Companies will need to think about ESG initiatives and goals in terms of the opportunities that they can generate and the risks they can mitigate. Indeed, companies must consider how ESG efforts can be linked to the creation of long-term value for investors, to whom the management and boards owe fiduciary duties under the law.
For those companies that have been less aggressive in pursuing ESG-related efforts in the past, the calculus is equally clear: take care of business now, but make a plan for the future. Understanding how consumers, regulators, investors and other key stakeholders think about ESG (or whatever they wish to call it) will be critical for long-term commercial viability, and the companies that aren’t attentive to these matters may be doing so at their peril.

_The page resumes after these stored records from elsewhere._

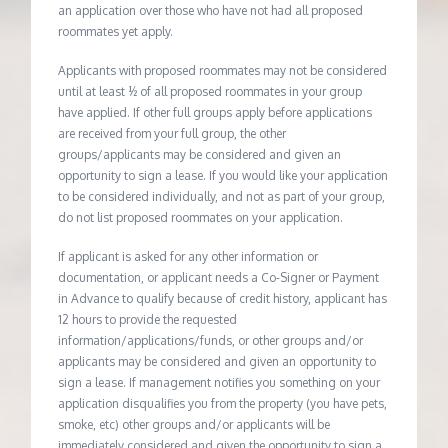
an application over those who have not had all proposed
roommates yet apply.
Applicants with proposed roommates may not be considered
until at least ½ of all proposed roommates in your group
have applied. If other full groups apply before applications
are received from your full group, the other
groups/applicants may be considered and given an
opportunity to sign a lease. If you would like your application
to be considered individually, and not as part of your group,
do not list proposed roommates on your application.
If applicant is asked for any other information or
documentation, or applicant needs a Co-Signer or Payment
in Advance to qualify because of credit history, applicant has
12 hours to provide the requested
information/applications/funds, or other groups and/or
applicants may be considered and given an opportunity to
sign a lease. If management notifies you something on your
application disqualifies you from the property (you have pets,
smoke, etc) other groups and/or applicants will be
immediately considered and given the opportunity to sign a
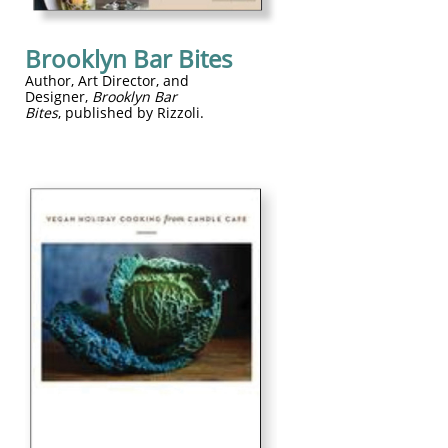
Brooklyn Bar Bites
​Author, Art Director, and
Designer,
Brooklyn Bar
Bites
, published by Rizzoli.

1 BlackRock’s 2023 Investment Stewardship Proxy Voting Guidelines for U.S. Securities call for, among other things, companies to disclose “short-, medium-, and long-term targets, ideally science-based targets where these are available for their sector, for Scope 1 and 2 greenhouse gas emissions (GHG) reductions and to demonstrate how their targets are consistent with the long-term economic interests of their shareholders.” Additionally note that State Street Global Advisors (“SSGA”) provided in its 2023 Proxy Voting and Engagement Guidelines that it may take voting action against companies in the S&P 500 that fail to provide sufficient disclosure regarding climate-related risks and opportunities related to the company, or board oversight of climate-related risks and opportunities, in accordance with the Taskforce on Climate-related Financial Disclosures (“TCFD”) (which calls for disclosure of Scopes 1, 2, and, if appropriate, 3 of GHG emissions and the related risks)).

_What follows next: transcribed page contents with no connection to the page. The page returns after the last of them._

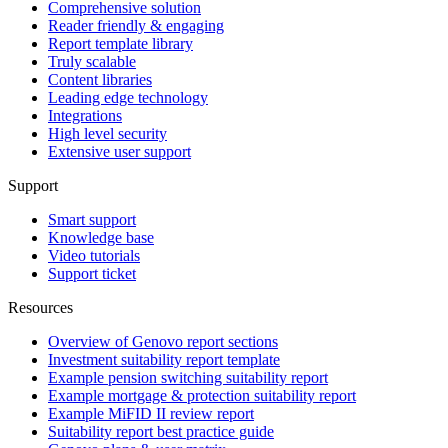
Comprehensive solution
Reader friendly & engaging
Report template library
Truly scalable
Content libraries
Leading edge technology
Integrations
High level security
Extensive user support
Support
Smart support
Knowledge base
Video tutorials
Support ticket
Resources
Overview of Genovo report sections
Investment suitability report template
Example pension switching suitability report
Example mortgage & protection suitability report
Example MiFID II review report
Suitability report best practice guide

2 BlackRock, Vanguard, and SSGA each provide certain expectations regarding board diversity disclosure and membership in their 2023 proxy voting guidelines, with consequences for companies that do not meet their expectations (e.g., SSGA may vote against the nominating chair of all companies that do not have at least one woman director, Russell 3000 companies that do not have at least 30% women directors, and S&P 500 companies that do not have at least one director from an underrepresented racial/ ethnic community).
3 Survey, The state of AI in 2023: Generative AI’s breakout year, McKinsey & Company (2023), https://mck.co/3v06AP2.
4 Natalie Cooper, Bob Lamm, and Randi Val Morrison, Board Practices: Artificial intelligence, Harvard Law School Forum on Corporate Governance (2023), https://bit.ly/3Td7zpr.
This information is provided by Vinson & Elkins LLP for educational and informational purposes only and is not intended, nor should it be construed, as legal advice.